What you need to do
Once a line is found to contain "more", copy it out of the listing.

Exercise input

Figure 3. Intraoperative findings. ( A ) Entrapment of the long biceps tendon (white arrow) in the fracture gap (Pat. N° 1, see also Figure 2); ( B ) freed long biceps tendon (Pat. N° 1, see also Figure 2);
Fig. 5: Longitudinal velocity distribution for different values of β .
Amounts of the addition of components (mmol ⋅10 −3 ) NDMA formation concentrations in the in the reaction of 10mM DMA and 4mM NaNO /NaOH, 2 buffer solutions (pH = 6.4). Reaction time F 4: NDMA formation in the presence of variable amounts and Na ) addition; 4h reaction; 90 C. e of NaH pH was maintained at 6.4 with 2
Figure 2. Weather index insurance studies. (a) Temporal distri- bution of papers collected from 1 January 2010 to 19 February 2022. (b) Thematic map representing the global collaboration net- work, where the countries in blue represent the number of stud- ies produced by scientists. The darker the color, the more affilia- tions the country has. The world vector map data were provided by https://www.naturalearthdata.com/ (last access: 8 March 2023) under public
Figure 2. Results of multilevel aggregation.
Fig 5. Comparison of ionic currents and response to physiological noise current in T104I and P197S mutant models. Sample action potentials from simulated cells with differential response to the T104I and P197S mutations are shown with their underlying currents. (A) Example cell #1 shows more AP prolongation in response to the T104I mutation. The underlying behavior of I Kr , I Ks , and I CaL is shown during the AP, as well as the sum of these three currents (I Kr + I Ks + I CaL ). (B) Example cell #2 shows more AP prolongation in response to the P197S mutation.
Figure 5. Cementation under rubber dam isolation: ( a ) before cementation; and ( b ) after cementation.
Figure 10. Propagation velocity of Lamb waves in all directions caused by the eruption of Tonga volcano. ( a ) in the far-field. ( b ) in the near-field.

==

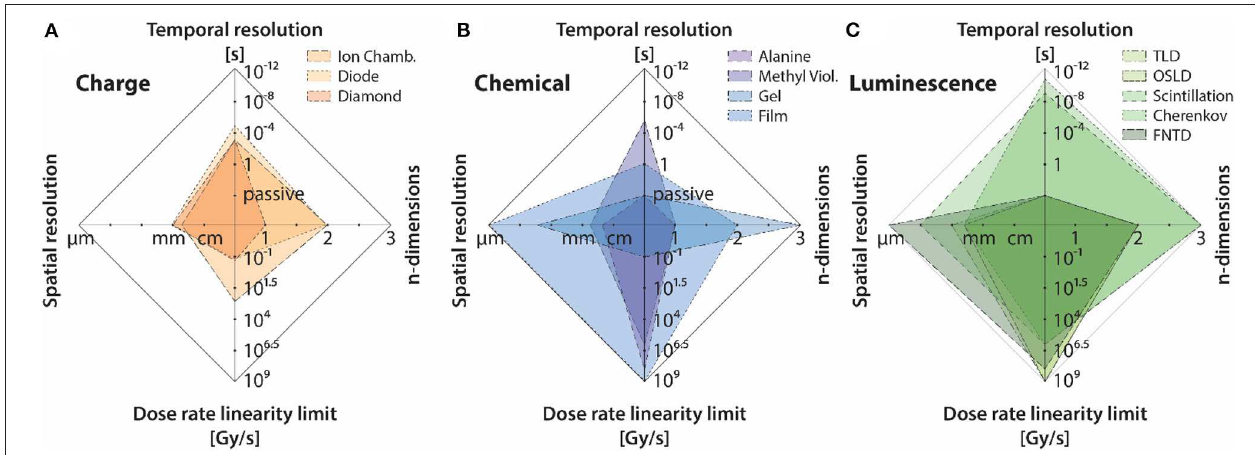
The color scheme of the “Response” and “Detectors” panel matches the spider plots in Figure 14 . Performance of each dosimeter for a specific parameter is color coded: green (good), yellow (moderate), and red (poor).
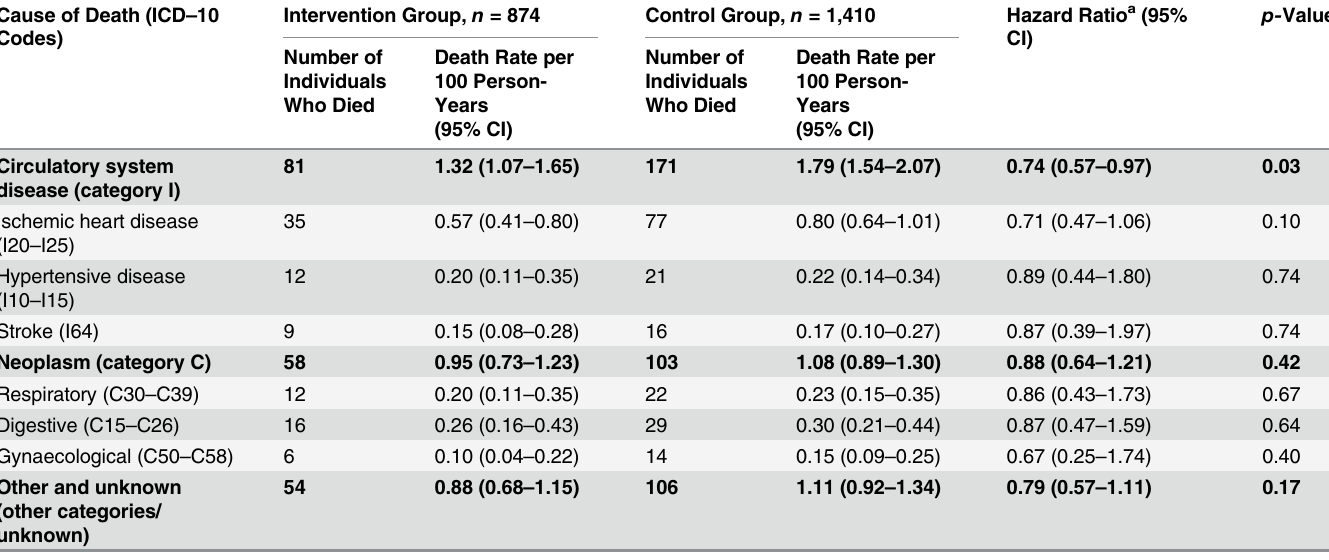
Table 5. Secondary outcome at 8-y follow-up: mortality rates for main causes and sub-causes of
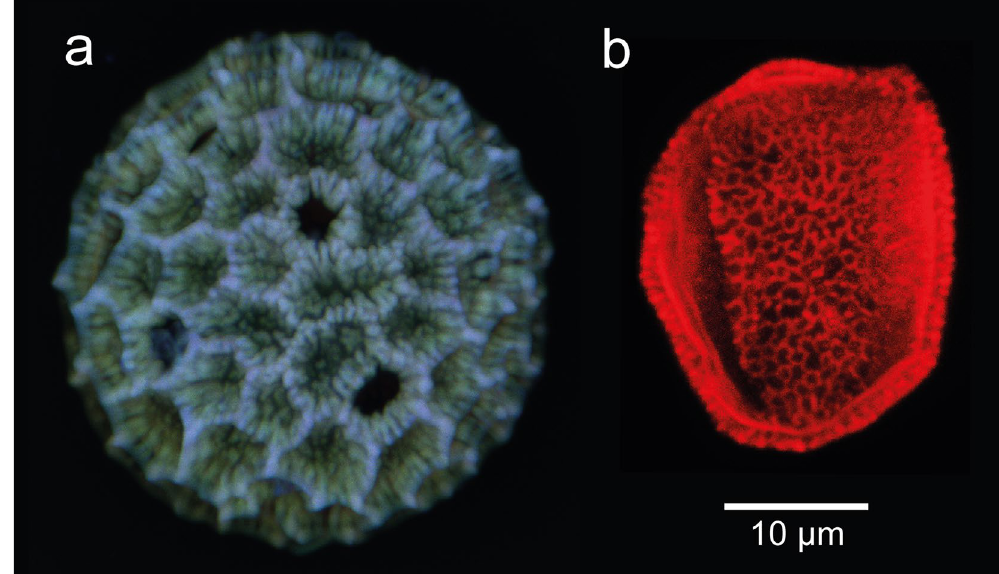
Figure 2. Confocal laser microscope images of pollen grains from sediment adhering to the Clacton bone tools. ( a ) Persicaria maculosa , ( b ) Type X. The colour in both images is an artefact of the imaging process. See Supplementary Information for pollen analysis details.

Your solution
Figure 2. Weather index insurance studies. (a) Temporal distri- bution of papers collected from 1 January 2010 to 19 February 2022. (b) Thematic map representing the global collaboration net- work, where the countries in blue represent the number of stud- ies produced by scientists. The darker the color, the more affilia- tions the country has. The world vector map data were provided by https://www.naturalearthdata.com/ (last access: 8 March 2023) under public
Fig 5. Comparison of ionic currents and response to physiological noise current in T104I and P197S mutant models. Sample action potentials from simulated cells with differential response to the T104I and P197S mutations are shown with their underlying currents. (A) Example cell #1 shows more AP prolongation in response to the T104I mutation. The underlying behavior of I Kr , I Ks , and I CaL is shown during the AP, as well as the sum of these three currents (I Kr + I Ks + I CaL ). (B) Example cell #2 shows more AP prolongation in response to the P197S mutation.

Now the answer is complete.